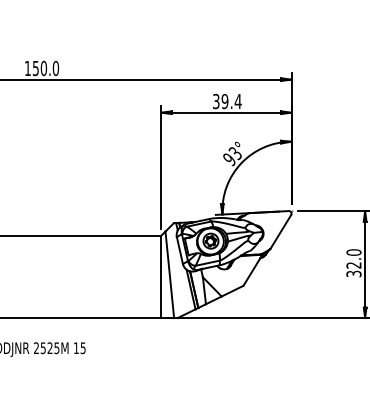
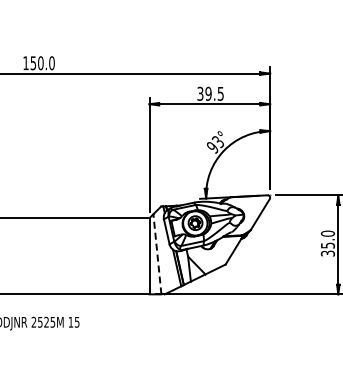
text: (237, 101) -> (220, 93), 39.4 -> 39.5
text: (353, 265) -> (327, 245), 32.0 -> 35.0
line: (169, 273) -> (157, 253), solid -> dashed

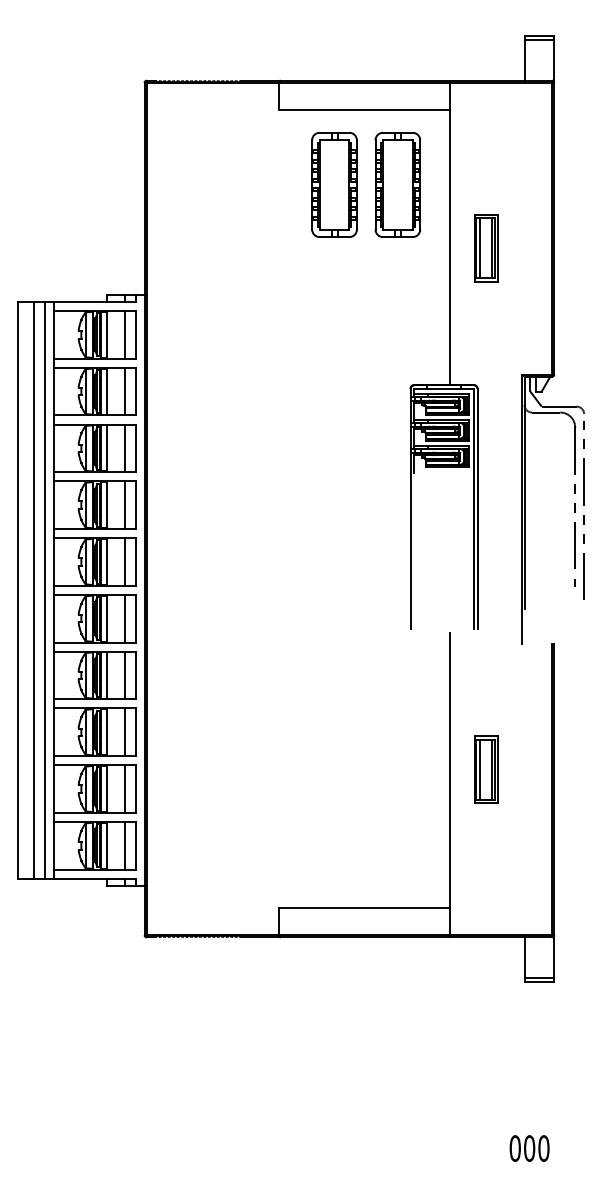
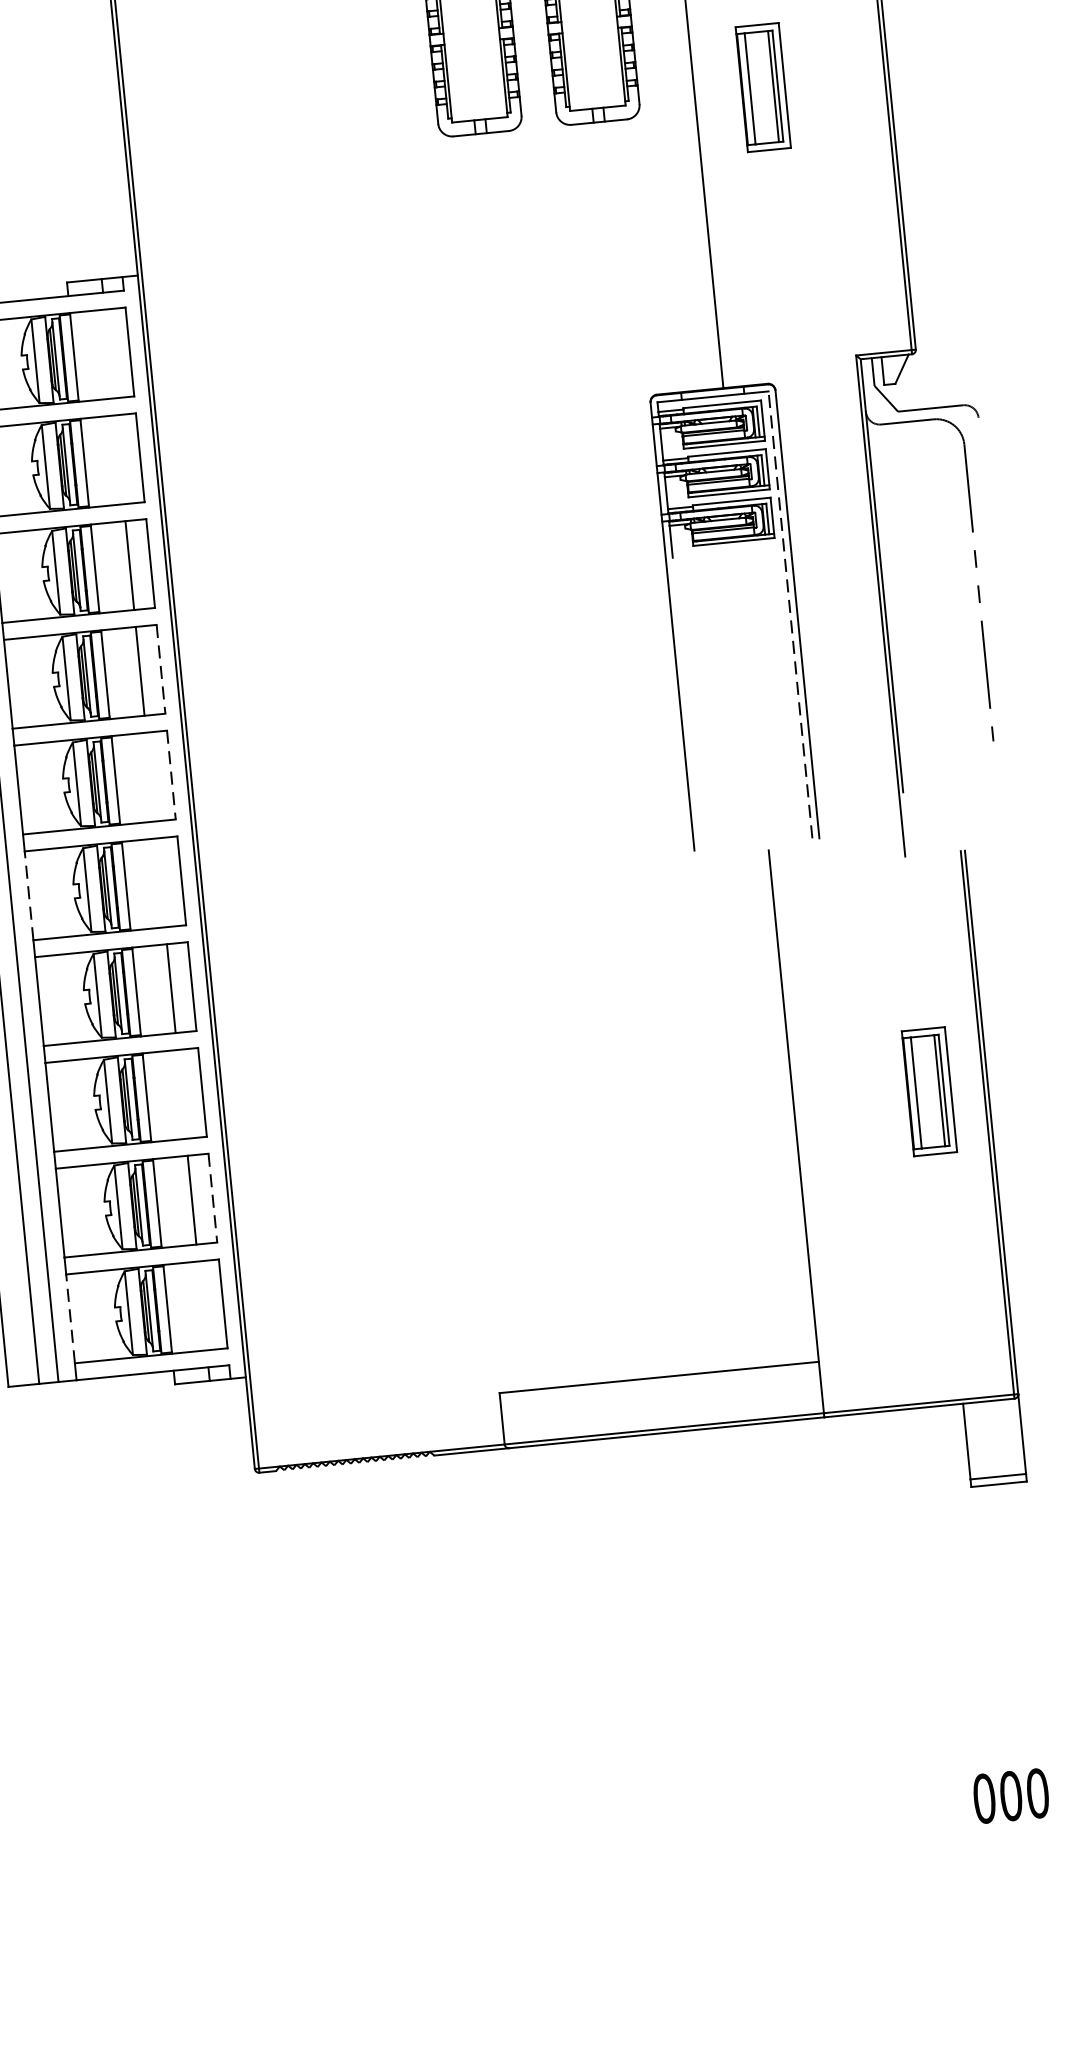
part: (486, 248) -> (762, 88), moved
line: (125, 334) -> (109, 353), removed
line: (125, 391) -> (120, 459), removed
line: (136, 505) -> (161, 669), solid -> dashed
line: (583, 505) -> (994, 588), removed
line: (473, 509) -> (789, 615), solid -> dashed
line: (125, 561) -> (151, 776), removed
line: (136, 561) -> (171, 774), solid -> dashed
line: (54, 618) -> (29, 895), solid -> dashed
line: (125, 618) -> (161, 882), removed
line: (125, 732) -> (182, 1094), removed
part: (486, 769) -> (928, 1091), moved
line: (136, 789) -> (213, 1199), solid -> dashed
line: (54, 845) -> (70, 1318), solid -> dashed
line: (125, 845) -> (202, 1305), removed

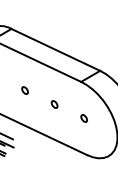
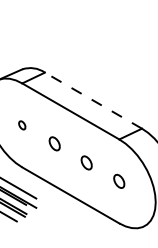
line: (55, 49) -> (93, 100), solid -> dashed
part: (24, 90) -> (54, 144), size x1.6
part: (55, 104) -> (87, 162), size x1.6
part: (84, 118) -> (119, 181), size x1.6

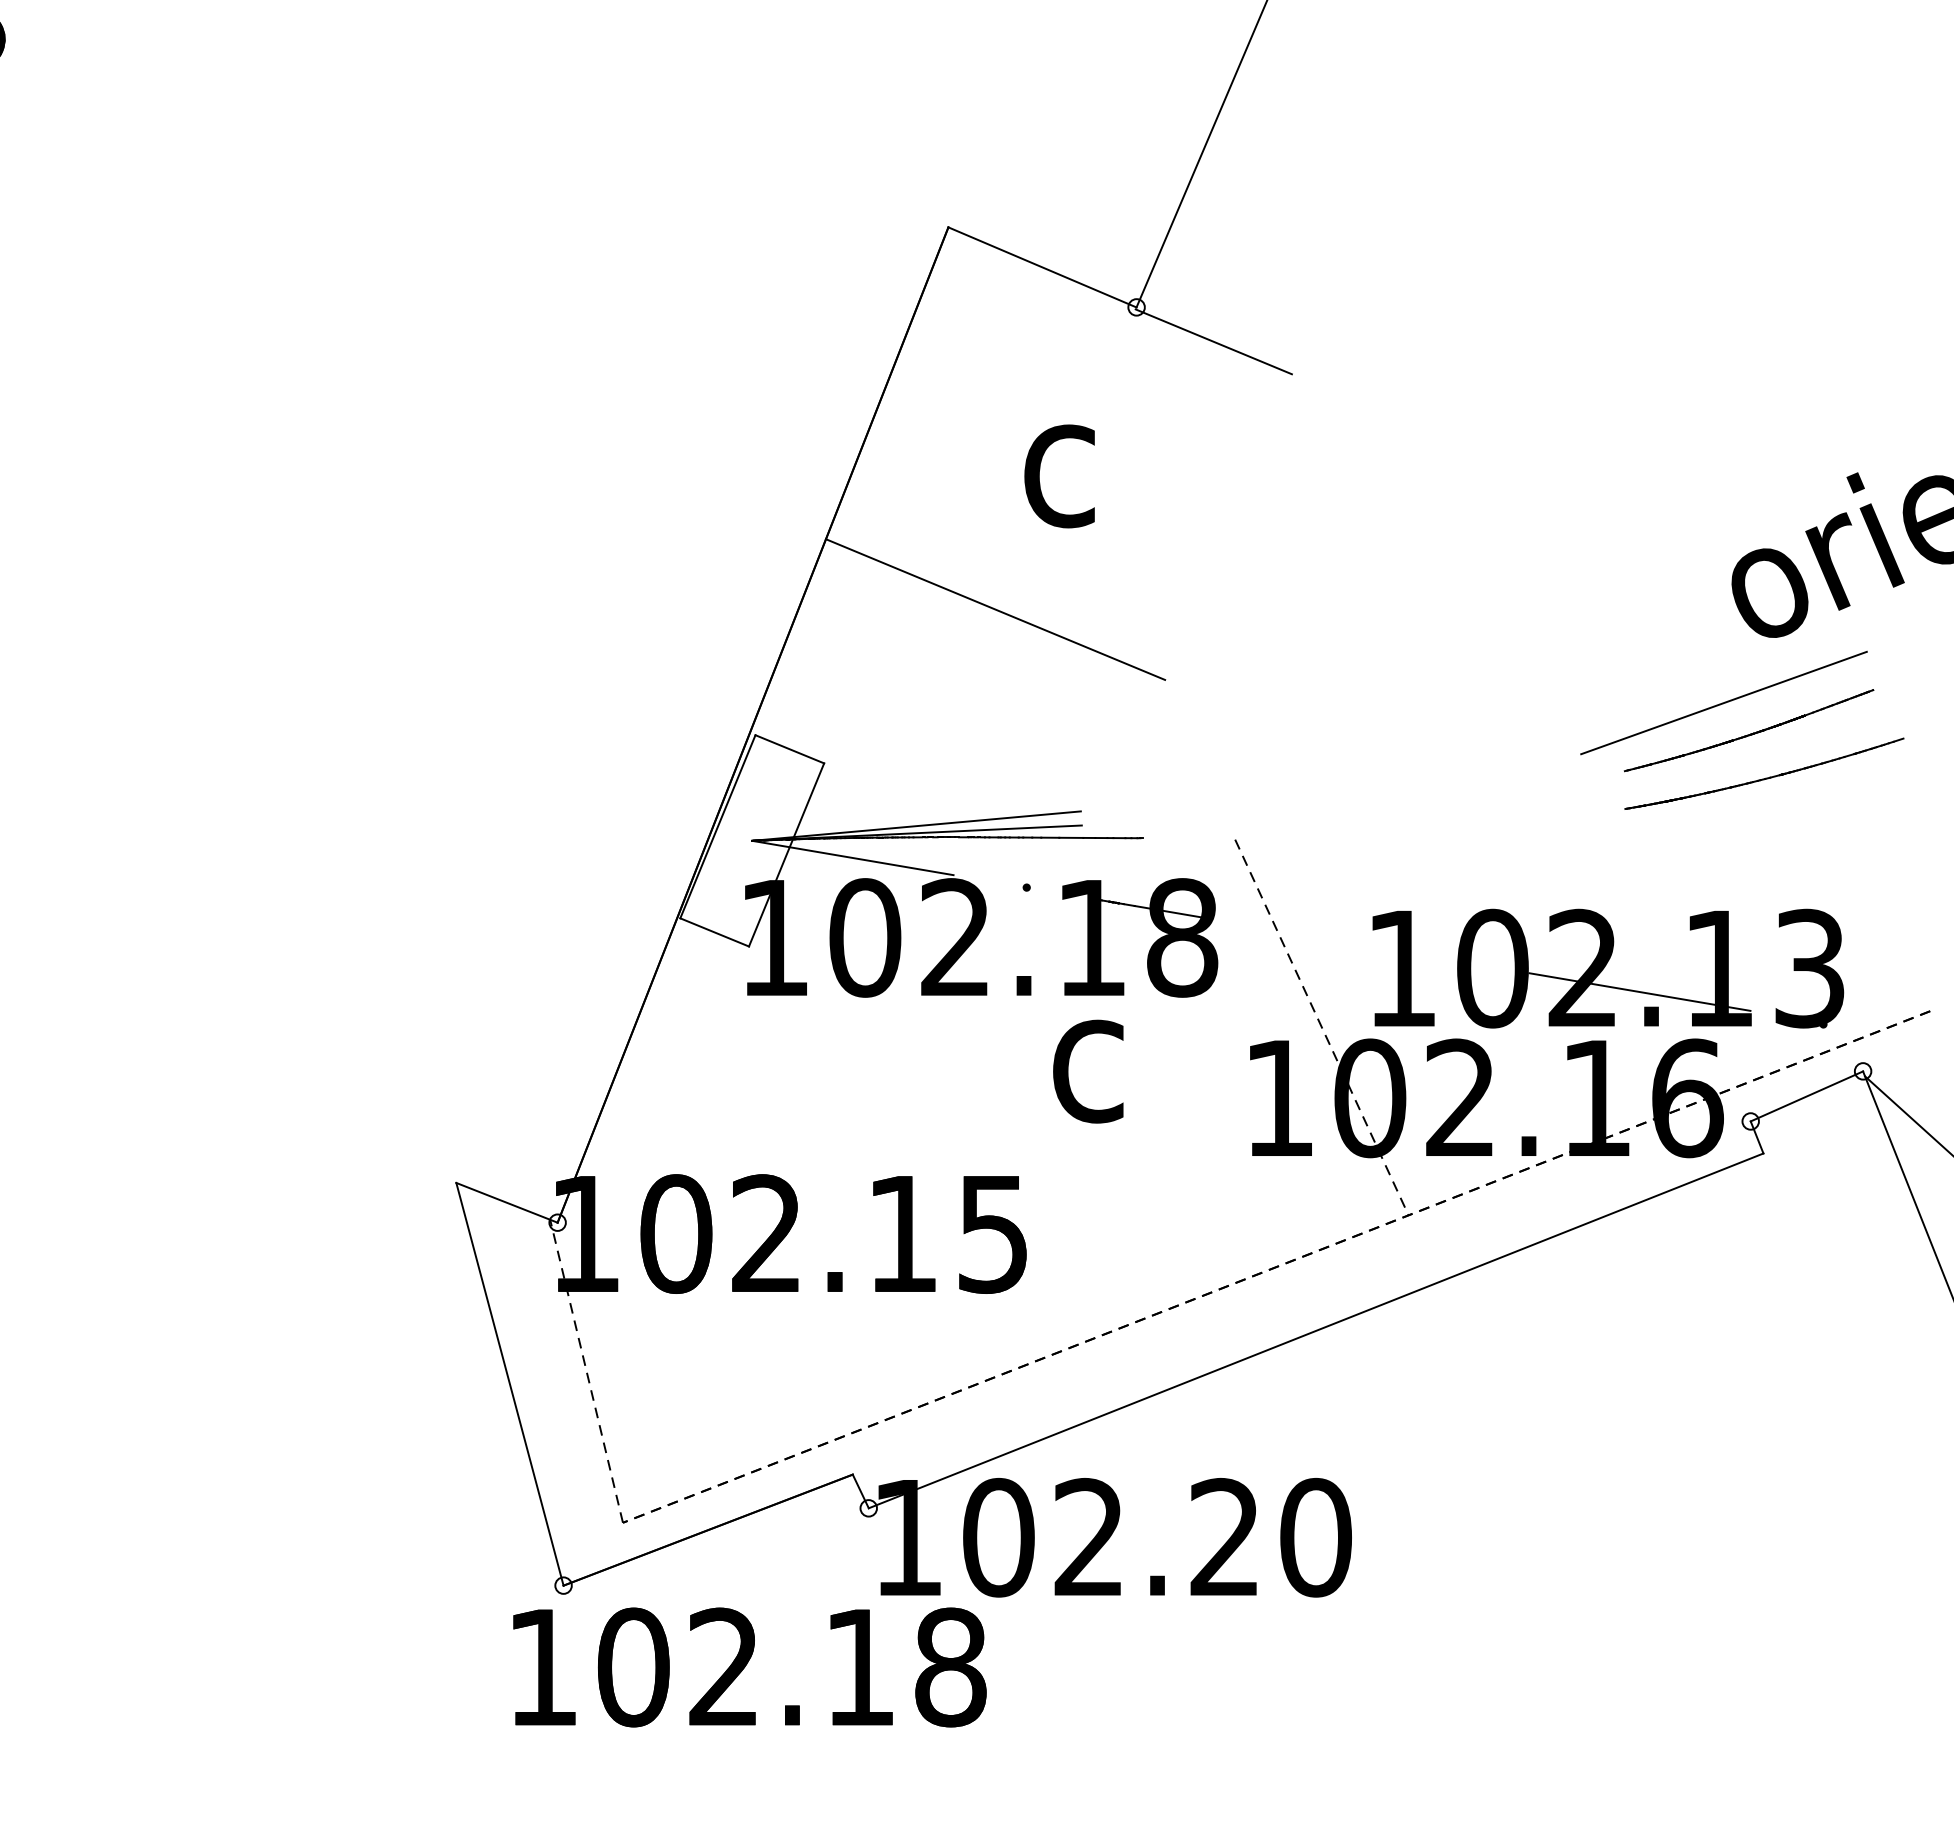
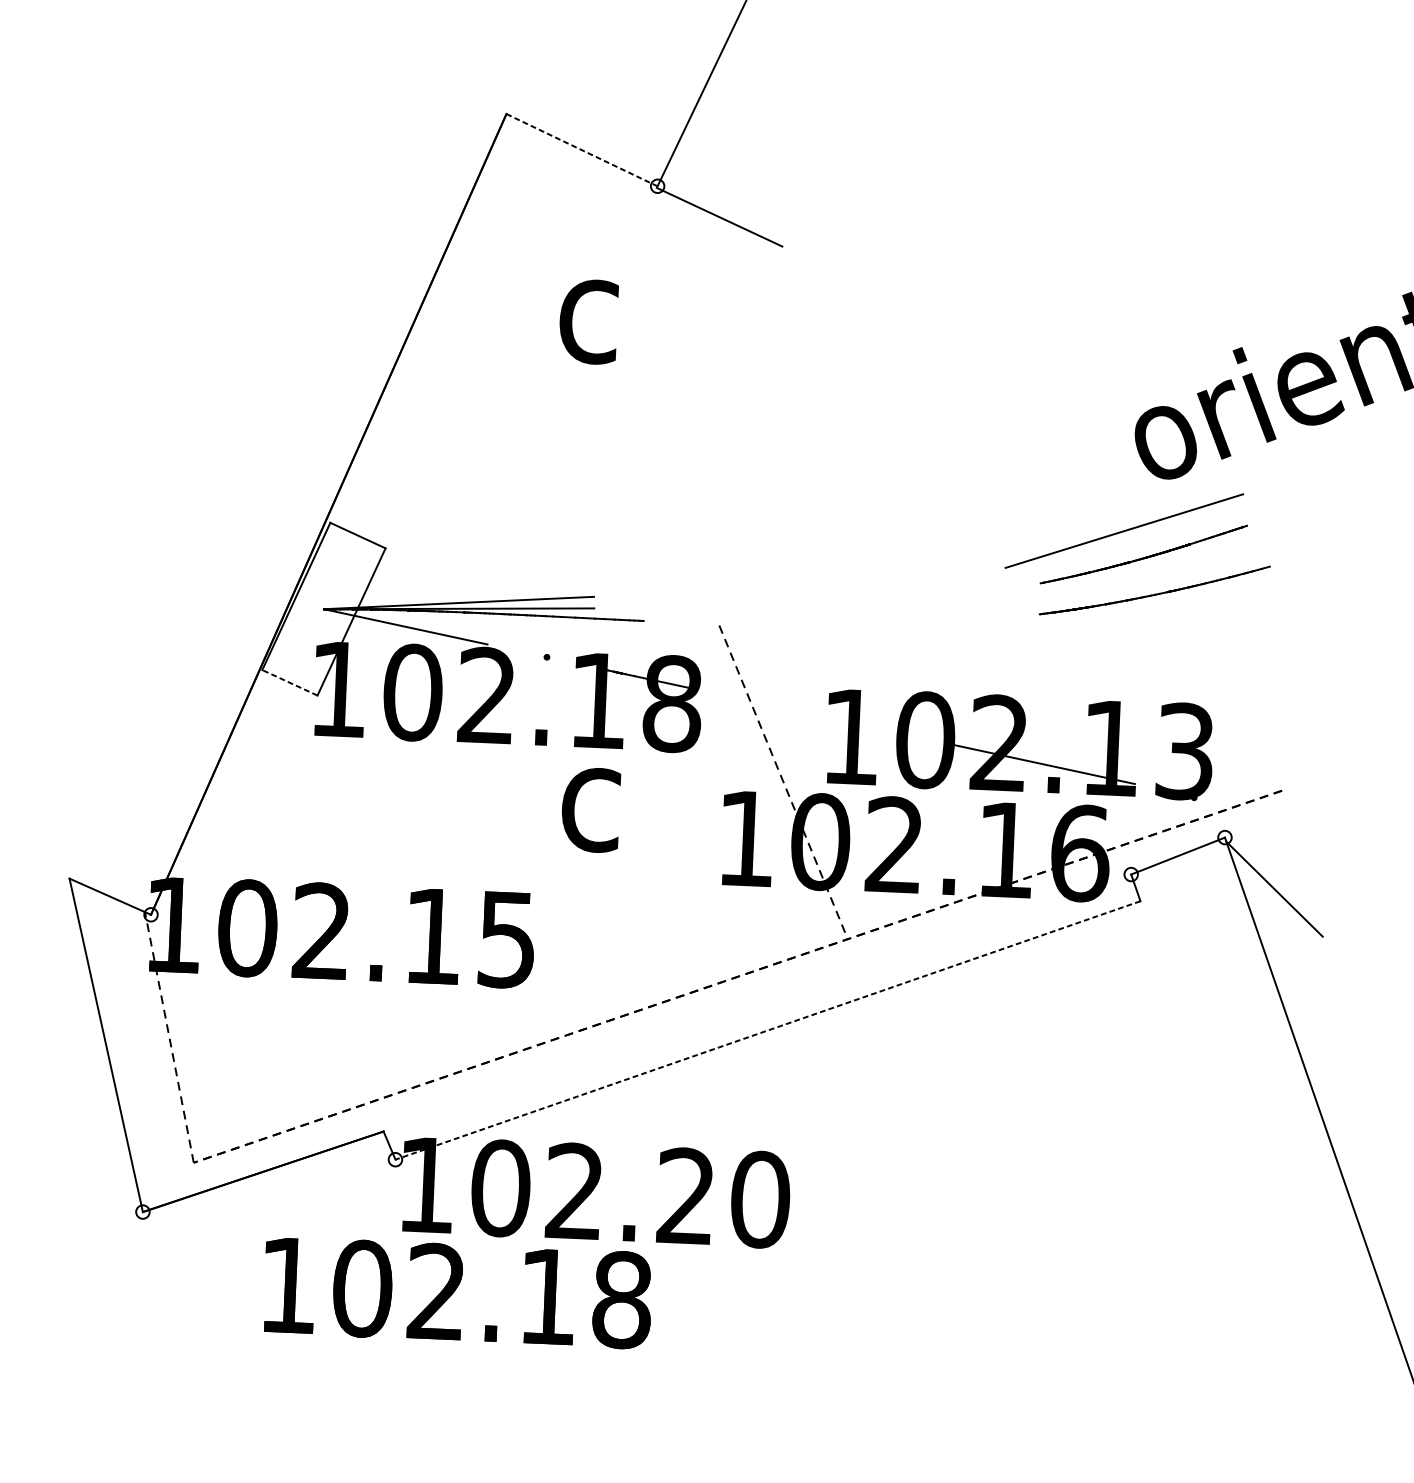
line: (1042, 267) -> (582, 150), solid -> dashed
line: (995, 609) -> (531, 428), removed
line: (714, 932) -> (289, 682), solid -> dashed
line: (1315, 1331) -> (767, 1030), solid -> dashed
text: (749, 1667) -> (457, 1292), moved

____

Prompt: Above are the lines; repeat exactly the ones from the line containing "line: (125, 334) -> (109, 353), removed" down to the line containing "line: (136, 561)", both inclusive.

Answer area:
line: (125, 334) -> (109, 353), removed
line: (125, 391) -> (120, 459), removed
line: (136, 505) -> (161, 669), solid -> dashed
line: (583, 505) -> (994, 588), removed
line: (473, 509) -> (789, 615), solid -> dashed
line: (125, 561) -> (151, 776), removed
line: (136, 561) -> (171, 774), solid -> dashed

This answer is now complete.